This study describes a new AAV proviral plasmid for vector manufacturing that significantly decreases cross-packaged bacterial sequences; increases correctly packaged AAV payloads; and blunts ITR-driven transcription of cross-packaged material to avoid expressing potentially toxic bacterial sequences. This system may help improve safety of AAV vector products.

Adreno-associated viral vectors (AAV) are a leading delivery system for gene therapy in animal models and humans. With several FDA-approved AAV gene therapies on the market, issues related to vector manufacturing have become increasingly important. As it stands, achieving 100% genome purity in AAV preps is currently impossible. High-quality AAV preps may contain a majority of correctly packaged genomes, but all of them have a small percentage of packaged DNA contaminants. This study focused on toxic DNA contaminants that can arise from AAV proviral plasmids and the raw materials required for manufacturing recombinant AAV in eukaryotic cells.
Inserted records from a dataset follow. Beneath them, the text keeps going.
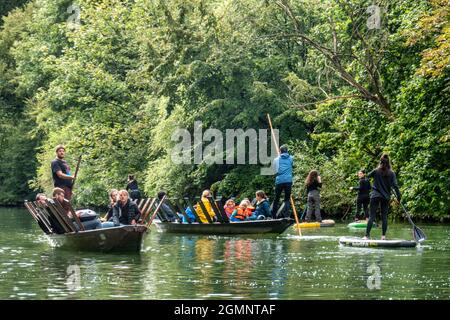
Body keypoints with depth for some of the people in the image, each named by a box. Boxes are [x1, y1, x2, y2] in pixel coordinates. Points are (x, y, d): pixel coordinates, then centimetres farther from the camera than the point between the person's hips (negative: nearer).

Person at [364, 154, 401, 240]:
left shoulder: (376, 171, -3)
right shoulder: (392, 173, -1)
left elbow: (367, 176, 15)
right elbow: (395, 185, -5)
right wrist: (398, 196, 0)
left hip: (375, 196, -1)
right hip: (386, 197, 1)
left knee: (372, 216, -2)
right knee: (384, 216, 7)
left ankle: (367, 235, -8)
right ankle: (383, 235, 4)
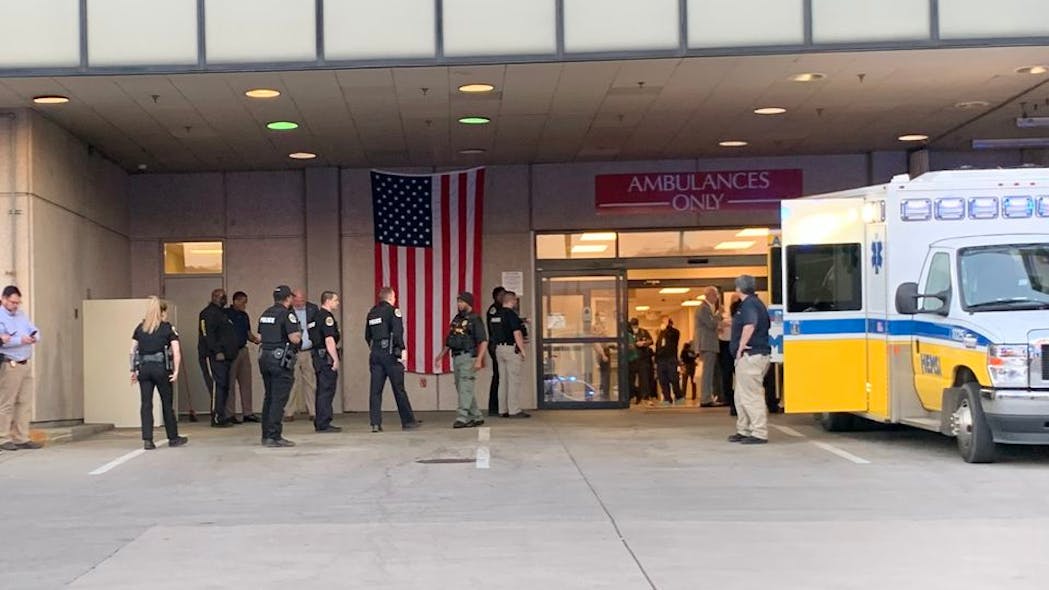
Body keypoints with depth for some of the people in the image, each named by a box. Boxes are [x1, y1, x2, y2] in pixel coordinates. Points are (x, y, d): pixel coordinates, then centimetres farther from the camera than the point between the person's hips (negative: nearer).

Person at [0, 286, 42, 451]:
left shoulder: (21, 316, 17)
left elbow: (35, 331, 13)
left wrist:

Typical AAV proviral plasmids are circular DNAs with one half containing a therapeutic gene cassette flanked by natural AAV inverted terminal repeat (ITR) sequences, and the other carrying prokaryotic sequences required for plasmid replication and selection in bacteria. The ITRs harbor AAV packaging signals, and any DNA placed between properly spaced ITR sequences can therefore be inserted into AAV capsids. While the majority of AAV particles package the intended therapeutic payload, some capsids instead package the bacterial sequences located on the proviral plasmid backbone. Since ITR sequences also have promoter activity, toxic bacterial open reading frames can be produced in vivo, thereby representing a safety risk.